Tuesday, April 26, 2011

Tribal leaders vow to protect environment, ancestral lands in Mindanao




Photos released by the indigenous group Kusog sa Katawhang Lumad sa Mindanao show the gathering of the tribal leaders in Digos City in Mindanao.


DIGOS CITY, Philippines (Mindanao Examiner / Apr. 26, 2011) – Some 100 Lumad tribal leaders from the southern Philippines gathered Tuesday in Digos City to demand for a stop to all large-scale mining they claimed is destroying their ancestral domain and the ecology.

Most of those who gathered were from the tribes of Bagobo, Ata-Manobo, Matigsalug, Obo, Manobo, B'laan, T'boli, Higaonon, Kaolo, Banwaon, Talaandig, Subanen and Manobos.

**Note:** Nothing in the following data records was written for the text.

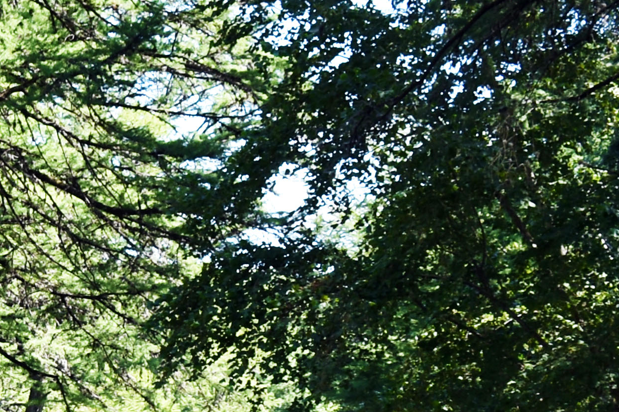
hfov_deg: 10.8
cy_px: 685
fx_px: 3101
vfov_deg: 7.4
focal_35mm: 180
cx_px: -456
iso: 100
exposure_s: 1/125
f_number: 5.6
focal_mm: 25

They said that so-called "development" projects have encroached in their ancestral lands and these include agri-business and coal-power plants. They also cited the recent deaths in a landslide at a mining area in Compostela Valley’s Pantukan town where the same could occur in other areas should large-scale mining continues.

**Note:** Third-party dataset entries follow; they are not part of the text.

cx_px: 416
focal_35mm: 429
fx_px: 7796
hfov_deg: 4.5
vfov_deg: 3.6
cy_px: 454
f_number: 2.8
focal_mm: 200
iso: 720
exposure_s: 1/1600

Datu Duluman Dausay, an Ata-Manobo tribal leader, said that while they firmly oppose mining in Davao region, local officials failed to show the same resolve. “It is no longer the destruction of environment, but the destruction of life as well,” he said.

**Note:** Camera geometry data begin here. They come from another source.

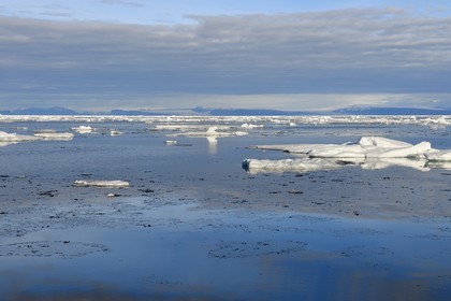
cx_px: 226
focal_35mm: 62
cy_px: 150
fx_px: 777
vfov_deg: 21.9
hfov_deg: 32.4
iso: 200
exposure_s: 1/400
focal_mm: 62
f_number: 11
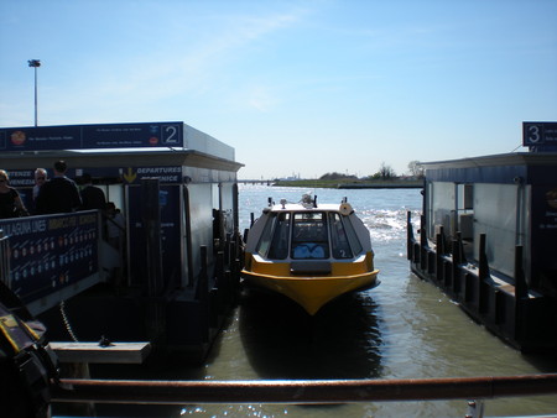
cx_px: 278
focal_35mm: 38
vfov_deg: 37.8
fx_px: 612
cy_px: 209
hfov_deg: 49.0
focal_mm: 6.3
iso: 64
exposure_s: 1/689
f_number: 4.6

“Does the extraction of minerals go back to us? Do the plantations alleviate hunger?" asked Jomorito Guaynon, a Higaonon leader.

These projects, they claimed, ultimately earn profit for foreign-owned companies at the expense of destroying the environment, and the life and culture of Lumads.

There are 18 ethnologuistic groups in Mindanao roughly with a three million population and all share the common problem of environment plunder, and the military harassments accompanying these projects.